After Trump’s election in November, Fiddler said she started seeing progressive groups getting engaged with state and local races in a way they hadn’t before.

“They started coming out of the woodwork last winter,” Fiddler said. “I’ve worked in state politics a long time, I’ve never seen anything like this.”

That strategy worked on Election night 2017. Democrats held onto the 62 mayoral seats they had in the nation’s top 100 largest cities and elected diverse candidates openly espousing progressive values to many seats, including in Minneapolis, Helena, Albuquerque, and Hoboken, New Jersey. They won many more city council and school board seats, flipped numerous seats in Virginia’s House of Delegates and turned Washington state’s legislature back to blue.

It worked again the following month in Alabama’s special election, as local grassroots activists organized to get black voters to the polls to cast their ballot for Democrat Doug Jones.

While many had stories that resonated on a national level, they campaigned hard on local issues. Democrat Danica Roem, the transgender candidate who won a seat in the Virginia House of Delegates, beating a Republican who had been in office for 26 years.

Roem’s story became national news.
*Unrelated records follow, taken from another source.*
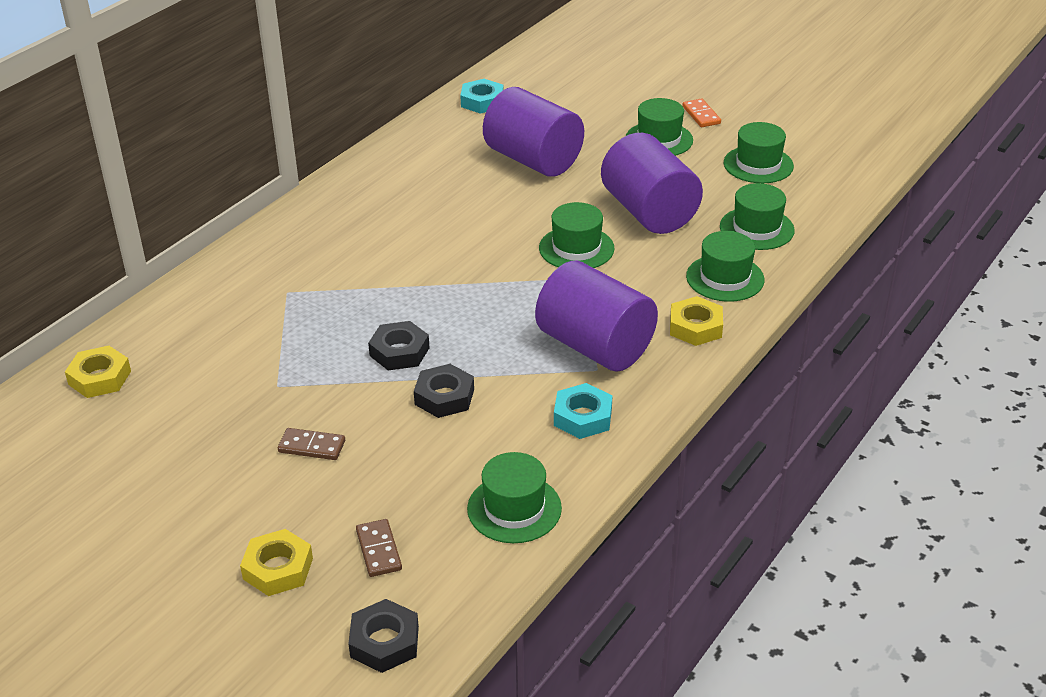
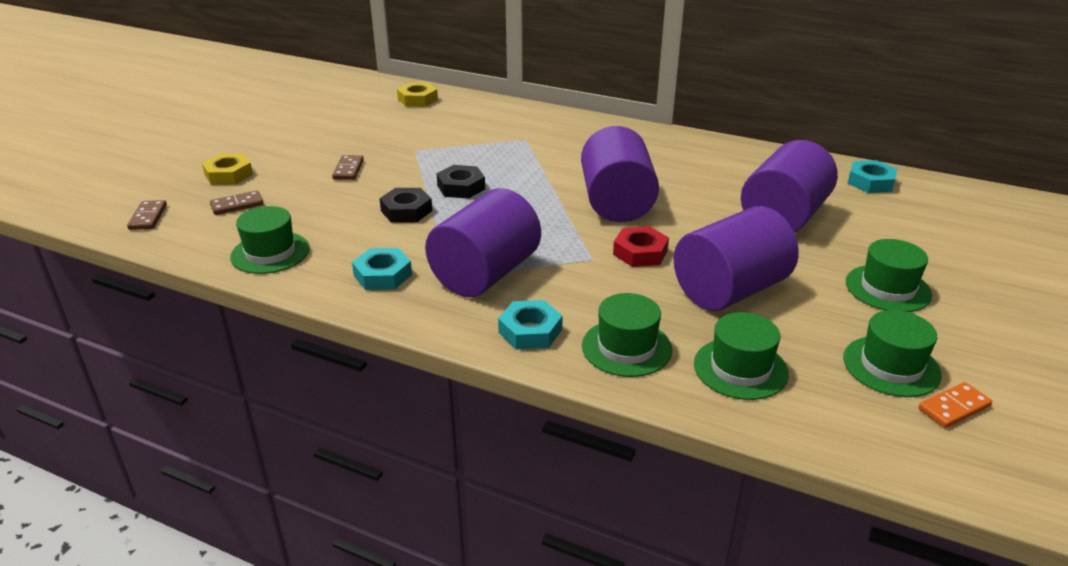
camera: 80 degrees right, 5 degrees down
black nut [348,599,419,673] -> brown domino [127,200,167,230]
green hat [539,202,615,268] -> red nut [613,226,669,267]
yellow nut [670,296,723,346] -> turquoise nut [498,300,563,349]
orange domino [682,99,721,127] -> orange domino moved to [919,382,992,428]
none -> purple cylinder [581,126,659,222]

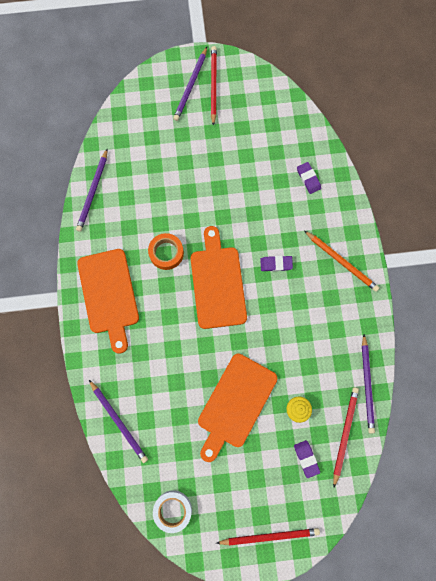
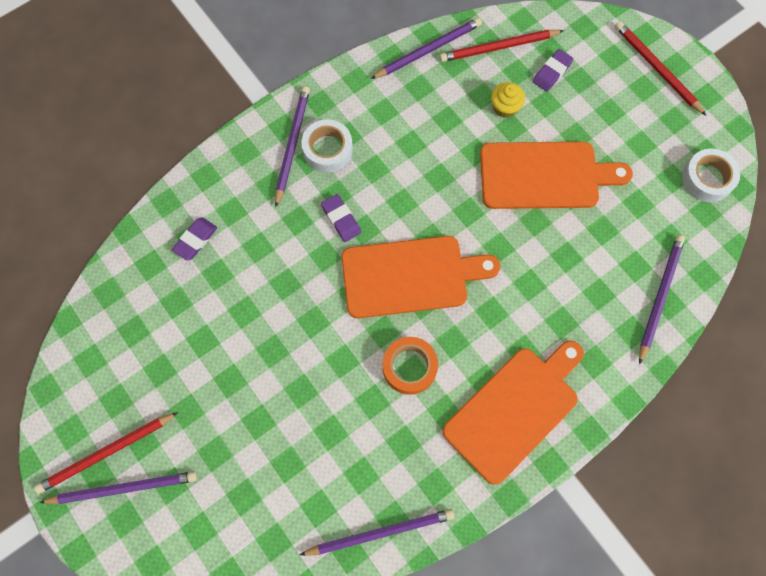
camera: 120 degrees left, 5 degrees down
orange cutting board [190,226,247,329] -> orange cutting board turned 150 degrees counterclockwise [341,236,500,318]
orange pencil [305,231,379,292] -> purple pencil [275,86,310,207]
none -> white tape [301,119,353,173]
But all along, her campaign strategy was about messaging on local issues, most notably Virginia’s congested roadways.

“You have to make a compelling case, and you’ve got to speak fluently on the issues that directly affect the office that you’re seeking,” Roem told Vox in a recent interview. “You can’t just say, ‘I hate Trump, vote for me.’ That doesn’t win you the House of Delegates. If you can’t speak fluently about your local issues, you’re just not going to win, period.”

Strategists are already ahead to this class of 2017’s chances in future elections, and progressive groups are excited about what increased local engagement means down the road.

“The town councilors and school board members of today are very often the mayors, state legislators and candidates for congress for tomorrow,” said Working Families Party spokesperson Joe Dinkin. “For 2018, it shows the potential is really there to take back Congress from Trump and the Republicans. It shows the direction we should be looking in, candidates with that kind of bold and transformative, visionary message.”